23_Equity & Ecology Center

23_Equity & Ecology Center

Location: Austria
Project Years: 2019-2020
Project Team: Christoph a. Kumpusch, Sonny Han, Dylan Mo, Audrey Marie Dandenault, Mark-Henry Jean Decrausaz

4500 SF
Engineering: FIPE Graz

 

Located at the intersection of Slovenia, Austria and Hungary, the Equity & Ecology Center focuses on providing an equitable coworking and co-“creating” space, which both inspires creativity and encourages collaboration for emerging artists, activists and engineers from all over the world.

The Equity & Ecology Center is a project focused on building cross-cultural and socially conscious connections, rooted in an understanding of layers and processes that contribute to the empowerment of sustainable communities. Advocacy and adaptability here are manifested in social constructs, its taking shape and form, building up and simultaneously deconstructing ideas of equitable architectural frameworks. The environmental context and climate are key in taking a stand for the future of design as activism. The Equity & Ecology center directly addresses the community it is designed for through local labor and the support of local endeavors. None of the materials come from further than a 10 kilometer radius and the project lives fully off-grid.

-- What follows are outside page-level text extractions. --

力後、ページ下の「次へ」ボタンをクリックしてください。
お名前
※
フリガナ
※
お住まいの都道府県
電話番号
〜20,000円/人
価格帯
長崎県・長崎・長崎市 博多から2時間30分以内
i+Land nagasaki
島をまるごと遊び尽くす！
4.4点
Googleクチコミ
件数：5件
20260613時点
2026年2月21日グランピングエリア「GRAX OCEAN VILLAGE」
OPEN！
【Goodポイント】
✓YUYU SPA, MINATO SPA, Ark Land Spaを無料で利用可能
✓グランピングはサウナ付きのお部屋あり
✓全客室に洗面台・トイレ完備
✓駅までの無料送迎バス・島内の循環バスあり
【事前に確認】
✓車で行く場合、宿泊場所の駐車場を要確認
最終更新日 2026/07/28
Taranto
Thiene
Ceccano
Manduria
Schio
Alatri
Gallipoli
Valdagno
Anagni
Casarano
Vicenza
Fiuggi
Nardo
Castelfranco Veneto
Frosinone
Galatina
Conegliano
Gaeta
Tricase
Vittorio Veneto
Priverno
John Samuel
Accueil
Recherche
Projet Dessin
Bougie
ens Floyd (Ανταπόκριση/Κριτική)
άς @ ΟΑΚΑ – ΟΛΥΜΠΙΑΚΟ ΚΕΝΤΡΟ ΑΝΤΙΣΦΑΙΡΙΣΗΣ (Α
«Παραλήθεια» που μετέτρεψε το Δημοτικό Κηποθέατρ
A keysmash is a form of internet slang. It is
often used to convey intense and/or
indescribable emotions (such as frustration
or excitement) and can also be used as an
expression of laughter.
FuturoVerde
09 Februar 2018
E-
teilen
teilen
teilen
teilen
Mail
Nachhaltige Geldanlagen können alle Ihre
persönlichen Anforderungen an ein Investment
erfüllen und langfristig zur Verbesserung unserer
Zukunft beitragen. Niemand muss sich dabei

A winter garden, is enveloped in a locally sourced and produced geometric wooden second skin, which seamlessly fuses the house and winter-garden volumes into one dynamic form. The resulting space, a clear “glass” crystal, provides a space for both, studio collaboration as well as exhibitions. The “second skin” provides not only an additional thermal barrier, but its perforations work as a shading device, while the roof provides a base for solar panels, allowing the entire project to minimize its environmental impact both, during construction, and during use.

A fully automated biomass system which is fed by pellets made of scrap wood from the Equity & Ecology Centers own forest provides heating during its harsh winters. Climate control in the summer relies on fully operational windows, the facade doubling as a ‘sun-umbrella’ as well as 14 deep-wells. Electricity is solar produced at the rate of 800% and feeds back into the local communities power grid. Drinking water is sourced from two wells on the property and rainwater is collected for all gray water uses.